C. Le mutisme des choses légitime la prise de parole 

La « muette supplication » des choses

Cependant le mutisme des choses comporte un autre versant : il est aussi, considéré de leur propre point de vue – si l’on peut dire – , en tout cas du point de vue que leur prête Ponge, une forme de dénuement, un manque douloureux. Lorsque Ponge évoque ce mutisme c’est souvent pour en faire un motif de compassion : les choses seraient privées de la parole ; elles subiraient leur aphasie comme une condamnation. « A peu près tous les êtres à rangs profonds qui nous entourent sont condamnés au silence » écrit Ponge au début de « Ad litem » (PR., I, 199). Parmi ces êtres, il en est qui subissent même une double condamnation car « la moitié au moins enchaînée au sol par des racines est privée même de gestes, et ne peut attirer l’attention que par des poses, lentement, avec peine, et une fois pour toutes contractées » (ibid., 199). Même motif dans « Faune et flore », quelques années plus tard, avec cette notation à propos des végétaux : « Leurs poses, ou « tableaux-vivants » : muettes instances, supplications » (PPC, I, 45). Laquelle notation ne faisait que reprendre à son tour celles que l’on trouvait dès 1927 dans « Façons du regard » :

‘Il est une occupation à chaque instant en réserve à l’homme : c’est le regard-de-telle-sorte-qu’on-le-parle (…). Il [l’homme] reconnaîtra aussitôt l’importance de chaque chose, et la muette supplication, les muettes instances qu’elles font qu’on les parle (PPC, I, 173).’

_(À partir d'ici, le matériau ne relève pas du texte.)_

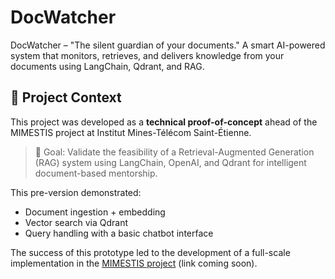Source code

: # DocWatcher
DocWatcher – "The silent guardian of your documents."  A smart AI-powered system that monitors, retrieves, and delivers knowledge from your documents using LangChain, Qdrant, and RAG. 


## 🚀 Project Context

This project was developed as a **technical proof-of-concept** ahead of the MIMESTIS project at Institut Mines-Télécom Saint-Étienne.

> 🎯 Goal: Validate the feasibility of a Retrieval-Augmented Generation (RAG) system using LangChain, OpenAI, and Qdrant for intelligent document-based mentorship.

This pre-version demonstrated:
- Document ingestion + embedding
- Vector search via Qdrant
- Query handling with a basic chatbot interface

The success of this prototype led to the development of a full-scale implementation in the [MIMESTIS project](#) (link coming soon).

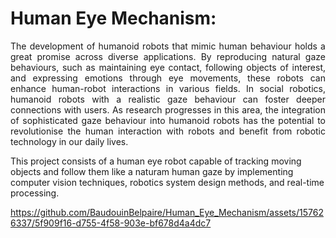 # Human Eye Mechanism:

<p style='text-align: justify;'>The development of humanoid robots that mimic human behaviour holds a great promise 
across diverse applications. By reproducing natural gaze behaviours, such as maintaining eye 
contact, following objects of interest, and expressing emotions through eye movements, these 
robots can enhance human-robot interactions in various fields. In social robotics, humanoid 
robots with a realistic gaze behaviour can foster deeper connections with users. As research
progresses in this area, the integration of sophisticated gaze behaviour into humanoid robots 
has the potential to revolutionise the human interaction with robots and benefit from robotic 
technology in our daily lives. <br>

  
This project consists of a human eye robot capable of tracking moving objects and follow them like a naturam human gaze by implementing computer vision techniques, robotics system design methods, and real-time processing. </p>


https://github.com/BaudouinBelpaire/Human_Eye_Mechanism/assets/157626337/5f909f16-d755-4f58-903e-bf678d4a4dc7
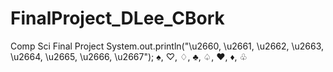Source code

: # FinalProject_DLee_CBork
Comp Sci Final Project
System.out.println("\u2660, \u2661, \u2662, \u2663, \u2664, \u2665, \u2666, \u2667");
♠, ♡, ♢, ♣, ♤, ♥, ♦, ♧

Douleur, donc, des choses muettes, et profond désir de leur part qu’on les fasse accéder à l’expression en leur prêtant une voix… L’anthropomorphisme du discours est ici si manifeste qu’il suffirait à établir – s’il en était encore besoin – que le parti pris des choses se teinte souvent chez Ponge d’une radicale subjectivité. C’est de son propre dénuement que s’émeut Ponge, et de cette aphasie dont il a pendant des années senti le risque tout proche. L’identification au malheur des choses sous-tend le parti pris en leur faveur.Comment ne pas rapprocher la description que Ponge faisait de lui-même, en 1925, en plein drame de l’expression, comme « acteur maniaque de signaux que personne ne remarque » (PR, I, 183, je souligne) et l’évocation, dix ans plus tard, de la détresse des végétaux qui « n’ont à leur disposition pour attirer l’attention sur eux que leurs poses, que des lignes, et parfois un signal exceptionnel (…) qu’on appelle leurs fleurs » ? ( PR, I, 43, je souligne). On ne s’étonnera pas de voir Ponge élire les végétaux comme objets privilégiés d’identification, puisque dès 1926 avec « Le Jeune Arbre » il avait fait du motif de l’arbre, on l’a vu, un vecteur identificatoire promis à une longue série de développements.

Voici donc encore une autre voie par laquelle le choix du monde muet suscite et soutient la prise de parole : il lui confère une légitimité puisque ce monde muet a besoin qu’on le « parle », puisqu’il sollicite et même implore une parole à son propos170. Ponge met ainsi en place les termes d’une nouvelle et stimulante situation de communication : devant l’injustice du sort fait aux choses, et cédant à leurs instances, il se fera leur porte-parole. Remarquons au passage à quel point ce nouveau programme redistribue les rôles par rapport aux données initiales de « La Promenade dans nos serres » : Ponge se présentait alors lui-même en posture d’imploration, et ceci par rapport au langage (« Ô draperies des mots, assemblages de l’art littéraire (…), à mon secours ! ») (PR 176) ; désormais il a fait passer l’imploration du côté des choses, et c’est lui qui est en position de porter secours. La situation ainsi redéfinie est de nature à motiver puissamment la prise de parole, même en l’absence de toute certitude d’être entendu. Le mutisme des choses permet à Ponge de triompher de son propre mutisme. A défaut de réception de son œuvre, il a désormais une injonction à l’écrire. A défaut de lecteurs, il a des mandants … Les choses lui ont donné procuration pour les « parler » : il se met à leur service, il accomplit la mission dont il se considère par elles chargé. A cette position ainsi définie, Ponge restera durablement attaché, puisqu’en 1952 encore, dans « Le monde muet est notre seule patrie », il donnera des poètes cette définition : « Ils sont les ambassadeurs du monde muet » (M, I, 631).

Notes
170.

Malgré de profondes différences, cette position de Ponge n’est pas sans comporter un écho de l’affirmation des romantiques selon laquelle le poète est la voix de la nature, sans lui muette : « ce temple est sans voix », écrivait Lamartine, « La voix de l’univers, c’est mon intelligence » (« La Prière » in Méditations poétiques [1820], Le Livre de Poche Classique, 2006, p. 171).